O que o Tribunal Constitucional vincou foi que, para que tal possa acontecer, os parâmetros dessa
despenalização, vertidos em lei, têm de ser forçosamente o mais precisos e o menos indeterminados possível.
E foi por entender que esta exigência não estava totalmente salvaguardada relativamente a um conceito — o
conceito de «lesão definitiva» —, e apenas em relação a ele, que julgou, nesse ponto singular, inconstitucional
o diploma aprovado na Assembleia da República. Foi esse, e apenas esse, o fundamento da devolução do
decreto à Assembleia da República pelo Presidente da República.

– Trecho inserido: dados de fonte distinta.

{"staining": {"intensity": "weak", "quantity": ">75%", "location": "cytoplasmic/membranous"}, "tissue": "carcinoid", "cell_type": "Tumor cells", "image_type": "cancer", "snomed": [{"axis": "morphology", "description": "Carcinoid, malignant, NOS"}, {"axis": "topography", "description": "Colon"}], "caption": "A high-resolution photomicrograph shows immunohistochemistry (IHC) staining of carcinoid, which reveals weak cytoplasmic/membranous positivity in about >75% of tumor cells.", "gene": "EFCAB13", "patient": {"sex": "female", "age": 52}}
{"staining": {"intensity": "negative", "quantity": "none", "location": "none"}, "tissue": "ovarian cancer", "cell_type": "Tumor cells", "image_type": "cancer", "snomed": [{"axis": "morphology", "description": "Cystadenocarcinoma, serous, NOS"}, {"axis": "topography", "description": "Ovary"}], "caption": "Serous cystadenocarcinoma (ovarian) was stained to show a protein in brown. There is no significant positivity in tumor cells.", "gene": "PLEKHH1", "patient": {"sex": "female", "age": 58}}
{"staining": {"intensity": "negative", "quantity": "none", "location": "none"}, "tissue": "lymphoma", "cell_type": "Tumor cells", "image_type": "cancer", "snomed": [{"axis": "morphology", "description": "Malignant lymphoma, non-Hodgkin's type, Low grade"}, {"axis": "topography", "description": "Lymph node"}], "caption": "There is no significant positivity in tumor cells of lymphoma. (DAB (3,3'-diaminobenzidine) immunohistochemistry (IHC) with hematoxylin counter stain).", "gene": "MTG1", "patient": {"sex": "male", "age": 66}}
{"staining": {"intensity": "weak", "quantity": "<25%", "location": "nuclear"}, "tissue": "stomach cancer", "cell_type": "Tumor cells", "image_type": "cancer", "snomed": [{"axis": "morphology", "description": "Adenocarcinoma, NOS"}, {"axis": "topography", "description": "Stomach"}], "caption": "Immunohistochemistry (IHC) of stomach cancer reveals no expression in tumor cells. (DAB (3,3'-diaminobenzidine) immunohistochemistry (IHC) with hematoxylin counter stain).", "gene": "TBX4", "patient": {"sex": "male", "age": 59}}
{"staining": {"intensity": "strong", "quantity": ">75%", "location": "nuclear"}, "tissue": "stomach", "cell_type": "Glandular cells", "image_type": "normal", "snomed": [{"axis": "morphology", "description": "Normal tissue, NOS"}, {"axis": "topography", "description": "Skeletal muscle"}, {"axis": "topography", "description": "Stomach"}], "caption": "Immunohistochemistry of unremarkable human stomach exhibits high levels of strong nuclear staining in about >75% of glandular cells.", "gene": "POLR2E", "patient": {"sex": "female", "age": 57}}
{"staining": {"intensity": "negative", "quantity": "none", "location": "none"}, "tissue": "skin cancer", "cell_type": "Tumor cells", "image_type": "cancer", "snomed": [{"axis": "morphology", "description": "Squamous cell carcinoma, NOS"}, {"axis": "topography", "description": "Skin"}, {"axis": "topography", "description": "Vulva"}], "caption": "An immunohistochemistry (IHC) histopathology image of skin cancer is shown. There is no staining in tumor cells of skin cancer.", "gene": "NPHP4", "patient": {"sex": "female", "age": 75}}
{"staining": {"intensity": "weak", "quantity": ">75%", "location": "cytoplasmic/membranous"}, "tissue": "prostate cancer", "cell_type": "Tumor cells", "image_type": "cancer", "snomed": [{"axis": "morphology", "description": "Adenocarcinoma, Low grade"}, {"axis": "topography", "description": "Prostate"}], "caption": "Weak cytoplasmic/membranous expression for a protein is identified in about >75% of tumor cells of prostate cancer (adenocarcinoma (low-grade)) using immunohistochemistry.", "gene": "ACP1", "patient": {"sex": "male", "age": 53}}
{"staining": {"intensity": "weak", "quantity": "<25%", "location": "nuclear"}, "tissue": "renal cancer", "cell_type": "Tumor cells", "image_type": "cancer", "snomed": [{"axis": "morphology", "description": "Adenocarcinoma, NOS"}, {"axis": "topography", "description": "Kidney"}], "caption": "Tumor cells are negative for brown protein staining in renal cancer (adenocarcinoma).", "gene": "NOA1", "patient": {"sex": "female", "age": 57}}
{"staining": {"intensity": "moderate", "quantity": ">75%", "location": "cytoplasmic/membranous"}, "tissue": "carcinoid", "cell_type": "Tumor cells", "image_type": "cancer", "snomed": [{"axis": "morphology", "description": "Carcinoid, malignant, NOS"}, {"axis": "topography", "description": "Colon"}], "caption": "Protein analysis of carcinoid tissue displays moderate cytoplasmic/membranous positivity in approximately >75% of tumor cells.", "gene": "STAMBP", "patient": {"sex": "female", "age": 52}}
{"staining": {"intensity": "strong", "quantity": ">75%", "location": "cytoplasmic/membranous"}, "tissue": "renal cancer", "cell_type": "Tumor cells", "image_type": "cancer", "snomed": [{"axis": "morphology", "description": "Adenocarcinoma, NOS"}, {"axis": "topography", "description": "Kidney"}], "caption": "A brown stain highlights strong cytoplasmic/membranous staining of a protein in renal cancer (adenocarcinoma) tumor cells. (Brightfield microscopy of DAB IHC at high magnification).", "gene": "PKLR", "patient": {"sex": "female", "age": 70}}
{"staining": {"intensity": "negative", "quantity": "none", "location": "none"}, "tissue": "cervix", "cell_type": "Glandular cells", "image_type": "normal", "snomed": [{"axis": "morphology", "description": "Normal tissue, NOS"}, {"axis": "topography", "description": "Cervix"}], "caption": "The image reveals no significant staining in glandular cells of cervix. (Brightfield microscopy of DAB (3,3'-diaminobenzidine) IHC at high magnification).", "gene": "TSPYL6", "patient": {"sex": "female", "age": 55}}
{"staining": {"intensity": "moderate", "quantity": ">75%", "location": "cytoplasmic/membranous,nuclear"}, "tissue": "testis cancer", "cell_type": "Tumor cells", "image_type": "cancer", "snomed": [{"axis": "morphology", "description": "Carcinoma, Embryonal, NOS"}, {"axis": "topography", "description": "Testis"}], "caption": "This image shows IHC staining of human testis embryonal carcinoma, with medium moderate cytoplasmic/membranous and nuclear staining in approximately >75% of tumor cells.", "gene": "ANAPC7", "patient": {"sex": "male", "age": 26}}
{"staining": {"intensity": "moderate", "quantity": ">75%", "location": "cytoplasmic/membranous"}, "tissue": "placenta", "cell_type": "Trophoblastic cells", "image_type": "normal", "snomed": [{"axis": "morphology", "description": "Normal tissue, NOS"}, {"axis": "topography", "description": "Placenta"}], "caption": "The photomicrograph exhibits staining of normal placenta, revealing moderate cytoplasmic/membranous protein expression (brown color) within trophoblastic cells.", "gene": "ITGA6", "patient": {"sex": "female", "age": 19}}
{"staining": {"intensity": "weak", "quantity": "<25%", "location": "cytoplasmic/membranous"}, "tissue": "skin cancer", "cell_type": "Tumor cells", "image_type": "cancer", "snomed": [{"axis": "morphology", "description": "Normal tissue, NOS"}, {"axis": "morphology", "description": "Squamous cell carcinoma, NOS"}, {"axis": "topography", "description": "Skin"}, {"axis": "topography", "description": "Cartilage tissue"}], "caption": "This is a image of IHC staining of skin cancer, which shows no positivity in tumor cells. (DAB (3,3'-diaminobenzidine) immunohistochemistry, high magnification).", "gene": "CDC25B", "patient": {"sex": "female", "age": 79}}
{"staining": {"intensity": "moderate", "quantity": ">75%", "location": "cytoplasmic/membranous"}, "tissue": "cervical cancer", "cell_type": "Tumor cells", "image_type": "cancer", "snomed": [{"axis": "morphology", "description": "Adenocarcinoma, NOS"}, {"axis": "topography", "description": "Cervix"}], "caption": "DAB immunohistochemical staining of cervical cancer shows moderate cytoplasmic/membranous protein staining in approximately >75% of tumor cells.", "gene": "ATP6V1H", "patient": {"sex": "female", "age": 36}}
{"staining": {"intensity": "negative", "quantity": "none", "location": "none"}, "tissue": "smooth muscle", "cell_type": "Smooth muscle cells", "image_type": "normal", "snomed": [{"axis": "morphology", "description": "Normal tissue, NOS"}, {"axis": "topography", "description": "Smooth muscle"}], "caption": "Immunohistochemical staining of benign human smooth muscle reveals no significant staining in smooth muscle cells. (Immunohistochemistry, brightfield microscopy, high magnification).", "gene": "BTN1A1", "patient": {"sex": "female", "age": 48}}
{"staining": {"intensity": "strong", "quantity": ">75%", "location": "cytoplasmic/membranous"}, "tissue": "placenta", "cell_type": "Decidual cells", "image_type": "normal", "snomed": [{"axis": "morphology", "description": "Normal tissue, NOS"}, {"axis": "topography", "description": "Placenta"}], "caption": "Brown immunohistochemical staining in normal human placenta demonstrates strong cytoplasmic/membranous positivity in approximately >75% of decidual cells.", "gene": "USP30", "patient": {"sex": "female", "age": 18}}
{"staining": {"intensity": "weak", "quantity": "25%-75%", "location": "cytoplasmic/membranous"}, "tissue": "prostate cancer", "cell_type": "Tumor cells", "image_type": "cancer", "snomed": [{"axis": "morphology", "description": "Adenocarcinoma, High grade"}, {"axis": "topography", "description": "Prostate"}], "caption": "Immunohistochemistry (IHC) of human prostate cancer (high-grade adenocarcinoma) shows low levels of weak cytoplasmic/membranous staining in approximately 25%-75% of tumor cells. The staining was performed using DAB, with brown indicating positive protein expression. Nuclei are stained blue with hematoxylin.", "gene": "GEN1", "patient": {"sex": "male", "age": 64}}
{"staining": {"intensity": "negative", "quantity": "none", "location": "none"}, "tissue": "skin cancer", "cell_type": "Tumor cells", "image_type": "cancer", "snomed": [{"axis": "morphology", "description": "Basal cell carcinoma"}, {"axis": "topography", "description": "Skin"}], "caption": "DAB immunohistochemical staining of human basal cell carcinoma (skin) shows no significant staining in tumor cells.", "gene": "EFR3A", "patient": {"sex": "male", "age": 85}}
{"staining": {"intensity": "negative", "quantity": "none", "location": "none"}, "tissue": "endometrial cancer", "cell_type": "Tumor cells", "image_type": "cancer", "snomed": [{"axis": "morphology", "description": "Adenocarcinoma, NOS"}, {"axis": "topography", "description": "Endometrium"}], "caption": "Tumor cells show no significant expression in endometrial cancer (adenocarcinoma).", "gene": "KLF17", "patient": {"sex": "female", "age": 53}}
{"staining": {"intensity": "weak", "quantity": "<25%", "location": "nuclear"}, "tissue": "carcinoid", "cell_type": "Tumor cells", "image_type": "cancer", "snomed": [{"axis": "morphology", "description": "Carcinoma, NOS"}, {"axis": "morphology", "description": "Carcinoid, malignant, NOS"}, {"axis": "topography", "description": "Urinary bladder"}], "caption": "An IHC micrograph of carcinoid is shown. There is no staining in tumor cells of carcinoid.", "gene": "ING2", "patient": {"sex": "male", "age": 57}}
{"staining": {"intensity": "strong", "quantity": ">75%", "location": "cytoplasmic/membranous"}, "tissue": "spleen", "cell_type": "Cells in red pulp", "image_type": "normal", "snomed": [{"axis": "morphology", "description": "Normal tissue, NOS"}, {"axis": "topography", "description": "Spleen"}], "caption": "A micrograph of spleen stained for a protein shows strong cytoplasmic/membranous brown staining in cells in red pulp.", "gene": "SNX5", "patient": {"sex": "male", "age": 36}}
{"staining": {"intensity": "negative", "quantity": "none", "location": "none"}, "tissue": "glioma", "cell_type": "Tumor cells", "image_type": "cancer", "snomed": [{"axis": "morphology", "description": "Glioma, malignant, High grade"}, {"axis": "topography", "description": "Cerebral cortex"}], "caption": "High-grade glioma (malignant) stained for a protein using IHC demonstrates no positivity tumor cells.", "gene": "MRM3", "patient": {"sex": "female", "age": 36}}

O Sr. Pedro Filipe Soares (BE): — Bem lembrado!
O Sr. José Manuel Pureza (BE): — Com todo o sentido de responsabilidade que o assunto exige, os grupos parlamentares e Deputados autores dos projetos que deram origem à lei fizeram um trabalho aturado
de aperfeiçoamento da sua redação para ir ao encontro das preocupações do juiz constitucional. A proposta
de alteração que é, hoje, aqui trazida resulta da adoção de técnicas e conteúdos normativos sugeridos no
próprio acórdão do Tribunal Constitucional, que não se escusou a apontar caminhos já acolhidos, quer no
Direito nacional, quer em ordenamentos estrangeiros, para dotar os conceitos nucleares desta lei da
determinabilidade necessária.
Fizemos o que tínhamos de fazer, em nome da responsabilidade e da ponderação com que sempre agimos
neste longo e exigente processo legislativo. Cada força política associada à proposta de alteração hoje aqui
presente empenhou-se com o maior afinco e com a maior lealdade no aperfeiçoamento jurídico pontual da lei.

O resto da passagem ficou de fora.